● **Request**
Reproduce every line of the listing as written, apart from the pictures.

● **Records**
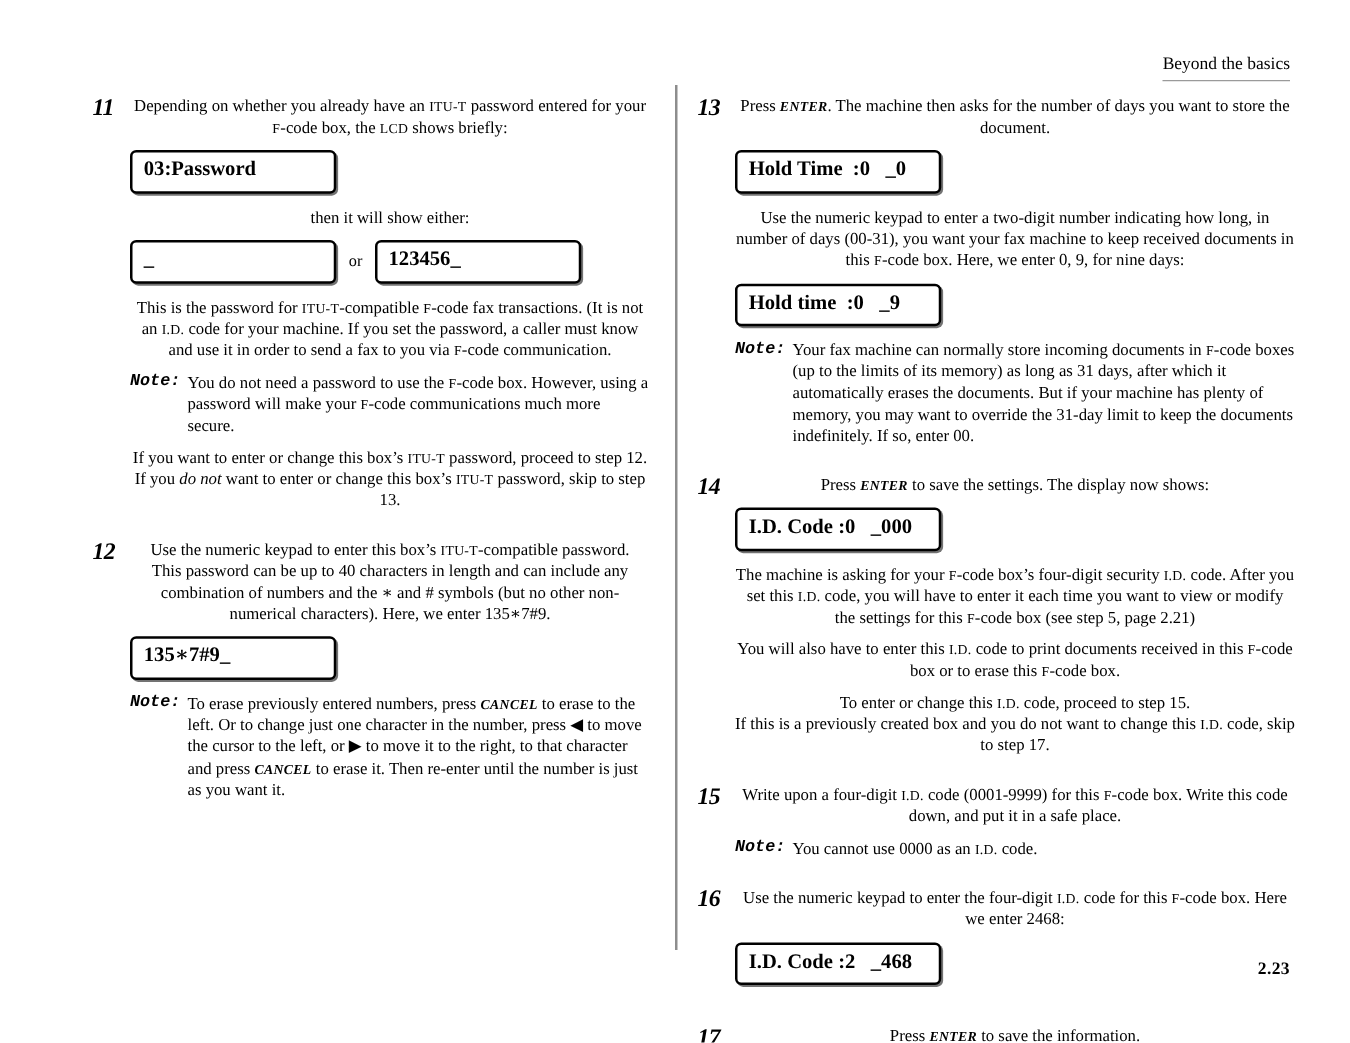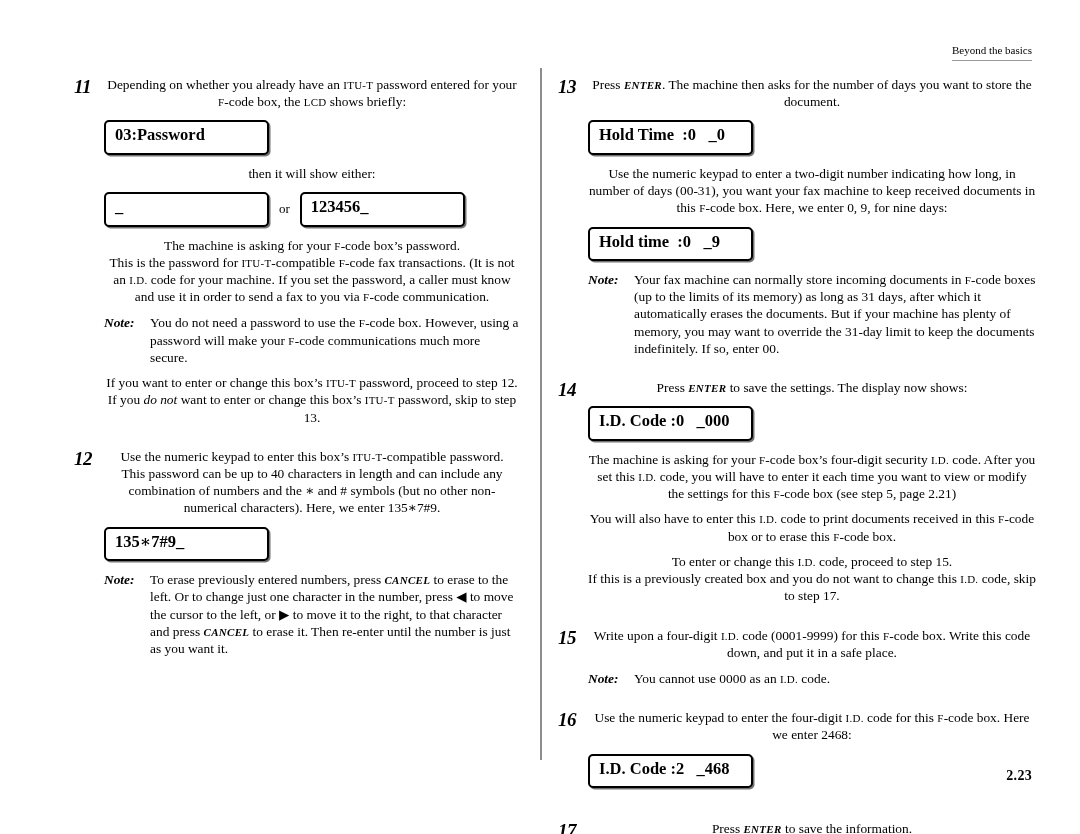--- a/index.html
+++ b/index.html
@@ -27,7 +27,7 @@
     position: absolute;
     top: 44px;
     right: 48px;
-    font-size: 11px;
+    font-size: 14px;
     line-height: 1.2;
     padding-bottom: 3px;
     border-bottom: 1.5px solid #9a9a9a;

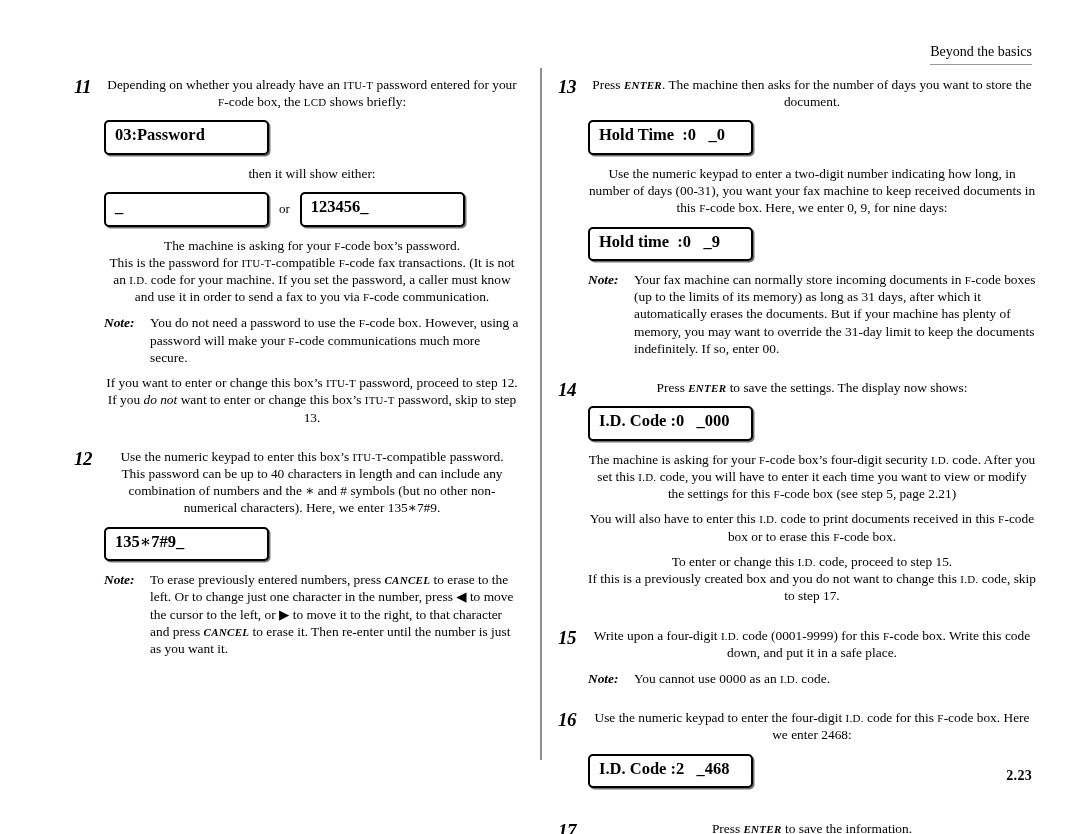--- a/index.html
+++ b/index.html
@@ -186,7 +186,6 @@
           <div class="lcd wide">123456_</div>
         </div>
 
-        <p class="para"><span>The machine is asking for your </span><span class="sc-em">F</span><span>-code box’s password.</span></p>
 
         <p class="para"><span>This is the password for </span><span class="sc-em">ITU-T</span><span>-compatible </span><span class="sc-em">F</span><span>-code fax transactions. (It is not an </span><span class="sc-em">I.D.</span><span> code for your machine. If you set the password, a caller must know and use it in order to send a fax to you via </span><span class="sc-em">F</span><span>-code communication.</span></p>
 

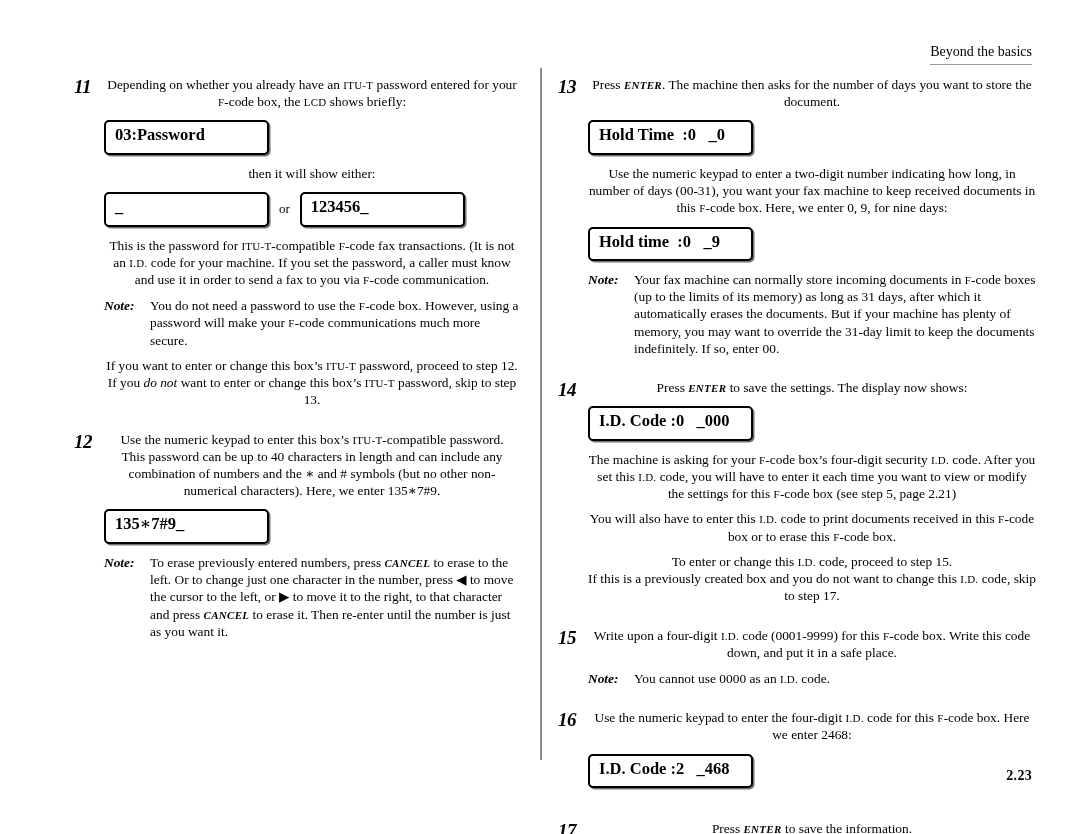--- a/index.html
+++ b/index.html
@@ -101,6 +101,7 @@
     width: 46px;
     font-weight: bold;
     font-style: italic;
+    font-family: Liberation Mono, monospace;
   }
   .note-text { flex: 1 1 auto; }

● **Solution**
--- a/index.html
+++ b/index.html
@@ -27,7 +27,7 @@
     position: absolute;
     top: 44px;
     right: 48px;
-    font-size: 11px;
+    font-size: 14px;
     line-height: 1.2;
     padding-bottom: 3px;
     border-bottom: 1.5px solid #9a9a9a;

--- a/index.html
+++ b/index.html
@@ -186,7 +186,6 @@
           <div class="lcd wide">123456_</div>
         </div>
 
-        <p class="para"><span>The machine is asking for your </span><span class="sc-em">F</span><span>-code box’s password.</span></p>
 
         <p class="para"><span>This is the password for </span><span class="sc-em">ITU-T</span><span>-compatible </span><span class="sc-em">F</span><span>-code fax transactions. (It is not an </span><span class="sc-em">I.D.</span><span> code for your machine. If you set the password, a caller must know and use it in order to send a fax to you via </span><span class="sc-em">F</span><span>-code communication.</span></p>
 

--- a/index.html
+++ b/index.html
@@ -101,6 +101,7 @@
     width: 46px;
     font-weight: bold;
     font-style: italic;
+    font-family: Liberation Mono, monospace;
   }
   .note-text { flex: 1 1 auto; }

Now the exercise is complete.